Iniciativas como Liberate Tate, Art not Oil e Platform não deixaram este assunto ficar esquecido, não só em relação à Tate, mas a
todas as instituições culturais britânicas patrocinadas pela petrolífera, entre
elas a National Portrait Gallery, a Royal Opera House e o British Museum. No ano
passado, estas instituições renovaram os seus acordos de patrocínio,
considerando que o apoio da BP para a cultura e as artes tem sido consistente e
substancial e não há razão para ser renunciado devido a apenas um incidente
grave. Mesmo assim, o British Museum demonstrou uma grande abertura à crítica e
abriu o seu próprio espaço para esse efeito. Em Novembro passado, teve lugar na
Great Court do Museu uma flashmob teatral, organizada pela Reclaim Shakespeare
Company, um protesto contra o patrocínio da BP à exposição de Shakespeare,
patente no museu. Um assessor de imprensa do museu reafirmou a gratidão da
instituição pelo compromisso continuado da BP e, ao mesmo tempo, reconheceu o
direito da Reclaim Shakespeare Company´s de protestar, afirmando não haver
rancor (ler aqui).
Quando o teatro Woolly Mammoth anunciou
a reposição da peça de Mike Daisey The Agony and the Ecstasy of Steve Jobs,
foi severamente criticado por muitos. O monólogo lidava com e denunciava as práticas corporativas da Apple e da
Foxconn, o fornecedor da Apple na China, mas algum tempo depois da estreia,
Mike Daisey foi acusado de ter fabricado alguns factos. Admitiu a sua culpa,
pediu desculpa publicamente e retirou da peça todos os pontos
contestados. O Woolly Mammoth permaneceu firme na sua decisão de repor a peça e
na sua colaboração de longa data com Mike Daisey. No entanto, em vez de ignorar
a controvérsia, na verdade usou-a para promover o espectáculo como “a peça mais
notória e controversa da década”. Promoveu um diálogo muito saudável tanto com
os opositores como com os apoiantes da decisão na sua página no Facebook e
chegou a alimentar a conversa publicando críticas negativas dos jornais. No
último dia da carreira do espectáculo, o co-fundador da Apple Steve Wozniac,
que não escapou à crítica de Mike Daisey na peça, esteve no teatro para uma
conversa após o espectáculo com o autor e o público.

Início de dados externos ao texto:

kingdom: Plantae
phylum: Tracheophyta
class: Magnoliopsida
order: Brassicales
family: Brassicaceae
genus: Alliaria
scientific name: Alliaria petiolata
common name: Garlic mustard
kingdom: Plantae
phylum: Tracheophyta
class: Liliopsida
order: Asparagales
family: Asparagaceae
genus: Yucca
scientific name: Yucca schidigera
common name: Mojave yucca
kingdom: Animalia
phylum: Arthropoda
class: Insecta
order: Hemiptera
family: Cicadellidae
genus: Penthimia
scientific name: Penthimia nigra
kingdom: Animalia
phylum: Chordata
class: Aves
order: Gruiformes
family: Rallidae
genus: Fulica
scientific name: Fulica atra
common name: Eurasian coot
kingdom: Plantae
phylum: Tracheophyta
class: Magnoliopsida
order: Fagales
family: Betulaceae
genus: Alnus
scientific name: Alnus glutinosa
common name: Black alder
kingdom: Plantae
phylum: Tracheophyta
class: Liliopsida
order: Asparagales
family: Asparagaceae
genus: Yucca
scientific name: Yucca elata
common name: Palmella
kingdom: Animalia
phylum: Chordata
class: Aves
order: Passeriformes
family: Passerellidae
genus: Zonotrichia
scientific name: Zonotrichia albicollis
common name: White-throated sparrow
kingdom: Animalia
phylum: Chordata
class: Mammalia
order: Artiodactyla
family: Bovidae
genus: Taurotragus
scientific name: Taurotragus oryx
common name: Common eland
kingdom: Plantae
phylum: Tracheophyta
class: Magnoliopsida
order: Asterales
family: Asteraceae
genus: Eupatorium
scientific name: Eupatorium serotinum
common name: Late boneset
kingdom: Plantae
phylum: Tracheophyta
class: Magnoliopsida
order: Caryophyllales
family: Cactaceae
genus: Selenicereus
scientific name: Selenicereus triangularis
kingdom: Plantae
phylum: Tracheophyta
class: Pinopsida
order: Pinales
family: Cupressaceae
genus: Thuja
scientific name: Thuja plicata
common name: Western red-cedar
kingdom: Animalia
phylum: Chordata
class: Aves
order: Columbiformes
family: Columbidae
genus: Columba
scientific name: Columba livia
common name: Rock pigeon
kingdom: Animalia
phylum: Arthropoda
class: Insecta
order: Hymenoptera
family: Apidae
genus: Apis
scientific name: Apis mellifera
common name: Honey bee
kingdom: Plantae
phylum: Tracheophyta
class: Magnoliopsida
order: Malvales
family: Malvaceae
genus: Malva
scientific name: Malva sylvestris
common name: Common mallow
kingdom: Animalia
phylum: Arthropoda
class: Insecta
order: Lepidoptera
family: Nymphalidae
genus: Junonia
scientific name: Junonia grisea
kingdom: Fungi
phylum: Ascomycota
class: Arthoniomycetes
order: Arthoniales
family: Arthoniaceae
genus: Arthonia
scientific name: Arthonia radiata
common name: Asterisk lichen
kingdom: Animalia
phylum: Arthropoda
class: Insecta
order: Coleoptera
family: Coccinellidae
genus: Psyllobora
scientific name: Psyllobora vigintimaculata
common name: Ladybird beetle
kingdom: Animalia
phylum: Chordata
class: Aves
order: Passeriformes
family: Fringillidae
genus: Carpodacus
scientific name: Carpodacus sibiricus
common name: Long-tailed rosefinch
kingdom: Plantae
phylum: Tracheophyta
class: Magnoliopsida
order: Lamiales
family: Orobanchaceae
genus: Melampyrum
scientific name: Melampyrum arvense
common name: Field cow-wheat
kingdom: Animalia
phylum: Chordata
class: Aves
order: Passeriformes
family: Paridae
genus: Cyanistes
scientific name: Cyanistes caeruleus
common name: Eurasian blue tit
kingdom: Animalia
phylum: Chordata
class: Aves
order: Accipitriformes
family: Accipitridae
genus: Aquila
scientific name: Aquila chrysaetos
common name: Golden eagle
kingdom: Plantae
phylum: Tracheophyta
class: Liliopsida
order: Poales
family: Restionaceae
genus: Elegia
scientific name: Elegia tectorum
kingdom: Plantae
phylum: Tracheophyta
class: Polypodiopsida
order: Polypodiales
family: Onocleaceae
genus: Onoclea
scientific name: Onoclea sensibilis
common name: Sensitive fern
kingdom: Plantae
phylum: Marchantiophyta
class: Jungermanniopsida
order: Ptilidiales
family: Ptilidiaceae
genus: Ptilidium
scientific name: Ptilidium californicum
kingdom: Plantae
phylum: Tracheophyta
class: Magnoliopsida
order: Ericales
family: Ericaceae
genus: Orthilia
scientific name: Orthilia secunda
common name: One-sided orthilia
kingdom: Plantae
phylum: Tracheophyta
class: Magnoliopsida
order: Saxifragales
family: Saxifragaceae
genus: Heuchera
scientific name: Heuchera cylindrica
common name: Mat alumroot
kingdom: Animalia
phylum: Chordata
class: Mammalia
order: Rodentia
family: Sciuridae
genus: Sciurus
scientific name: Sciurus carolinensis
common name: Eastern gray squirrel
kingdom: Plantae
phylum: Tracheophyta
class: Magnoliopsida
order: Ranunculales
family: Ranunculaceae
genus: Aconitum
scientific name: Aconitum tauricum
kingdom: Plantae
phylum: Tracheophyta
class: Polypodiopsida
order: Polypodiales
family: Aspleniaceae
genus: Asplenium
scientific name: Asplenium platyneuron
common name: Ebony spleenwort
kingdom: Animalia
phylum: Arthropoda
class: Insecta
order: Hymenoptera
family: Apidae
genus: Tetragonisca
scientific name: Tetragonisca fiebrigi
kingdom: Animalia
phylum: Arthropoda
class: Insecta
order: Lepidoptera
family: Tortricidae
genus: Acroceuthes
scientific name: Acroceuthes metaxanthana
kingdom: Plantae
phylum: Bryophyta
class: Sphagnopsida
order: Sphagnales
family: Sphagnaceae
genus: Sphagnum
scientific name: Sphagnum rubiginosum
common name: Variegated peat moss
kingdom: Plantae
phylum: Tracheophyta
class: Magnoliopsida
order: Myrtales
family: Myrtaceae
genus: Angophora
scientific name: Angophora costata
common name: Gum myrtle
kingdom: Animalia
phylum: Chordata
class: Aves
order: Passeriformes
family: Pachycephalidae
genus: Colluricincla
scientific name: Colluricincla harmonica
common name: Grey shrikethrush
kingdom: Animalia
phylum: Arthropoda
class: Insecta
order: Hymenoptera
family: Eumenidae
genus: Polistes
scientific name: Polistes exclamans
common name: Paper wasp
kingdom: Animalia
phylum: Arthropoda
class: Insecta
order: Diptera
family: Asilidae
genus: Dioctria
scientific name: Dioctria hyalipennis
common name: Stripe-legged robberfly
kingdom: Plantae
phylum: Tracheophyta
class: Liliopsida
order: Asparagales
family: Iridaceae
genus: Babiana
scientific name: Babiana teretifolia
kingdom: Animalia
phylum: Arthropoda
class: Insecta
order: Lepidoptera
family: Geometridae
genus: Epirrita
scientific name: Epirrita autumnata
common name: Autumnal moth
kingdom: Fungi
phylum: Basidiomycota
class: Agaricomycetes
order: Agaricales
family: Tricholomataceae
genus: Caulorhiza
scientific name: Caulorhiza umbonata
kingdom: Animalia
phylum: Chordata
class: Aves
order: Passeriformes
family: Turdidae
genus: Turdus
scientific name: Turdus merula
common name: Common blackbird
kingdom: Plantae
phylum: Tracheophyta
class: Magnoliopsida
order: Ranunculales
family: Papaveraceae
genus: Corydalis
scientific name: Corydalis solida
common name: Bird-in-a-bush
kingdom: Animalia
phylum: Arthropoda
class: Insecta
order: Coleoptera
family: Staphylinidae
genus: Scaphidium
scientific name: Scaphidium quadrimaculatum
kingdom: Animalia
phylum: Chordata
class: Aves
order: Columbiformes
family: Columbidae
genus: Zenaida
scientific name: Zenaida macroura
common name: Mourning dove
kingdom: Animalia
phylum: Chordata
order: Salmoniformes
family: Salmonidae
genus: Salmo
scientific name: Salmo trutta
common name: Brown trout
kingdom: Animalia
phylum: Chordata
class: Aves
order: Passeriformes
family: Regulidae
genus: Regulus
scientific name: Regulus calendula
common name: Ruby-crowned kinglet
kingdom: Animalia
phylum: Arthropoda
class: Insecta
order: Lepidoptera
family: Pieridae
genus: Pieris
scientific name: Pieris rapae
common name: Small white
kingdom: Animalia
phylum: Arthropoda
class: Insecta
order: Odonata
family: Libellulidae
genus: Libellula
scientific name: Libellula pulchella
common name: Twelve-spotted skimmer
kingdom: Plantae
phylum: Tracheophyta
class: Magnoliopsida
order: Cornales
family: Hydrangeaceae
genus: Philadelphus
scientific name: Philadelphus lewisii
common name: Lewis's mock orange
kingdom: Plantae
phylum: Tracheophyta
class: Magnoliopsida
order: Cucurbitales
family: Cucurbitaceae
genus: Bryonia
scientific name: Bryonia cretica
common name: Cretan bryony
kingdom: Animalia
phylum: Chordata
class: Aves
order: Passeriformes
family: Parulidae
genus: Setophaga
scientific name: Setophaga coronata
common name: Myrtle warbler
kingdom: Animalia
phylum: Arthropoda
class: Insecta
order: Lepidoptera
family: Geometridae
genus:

Mike Daisey em The Agony and Ecstasy of Steve Jobs (Foto: Sara Krulwich/The New York Times) |
Qual o fio condutor destas três histórias? As instituições
culturais envolvidas não esconderam a cabeça na areia, não fingiram não
reparar, não ignoraram as vozes das pessoas. As pessoas foram ouvidas. Não no
sentido de “o cliente tem sempre razão”. Na verdade, em dois dos três casos
aqui apresentados não houve mudança na decisão. Mas entendeu-se que havia um outro lado, pessoas com convicções,
expectativas e necessidades. Não estão aqui para nos adorar incondicionalmente
– ‘nós’, instituições culturais. Estão aqui para nos questionar, para nos
criticar, para exigir e também para nos guiar. Porque se preocupam. E porque
nós nos preocupamos também, não nos escondemos. Entramos
no diálogo, promovemo-lo, alimentamo-lo. Convidamo-los a envolver-se no que fazemos. Tornamo-nos
parte da sua vida. E ganhamos o seu apoio.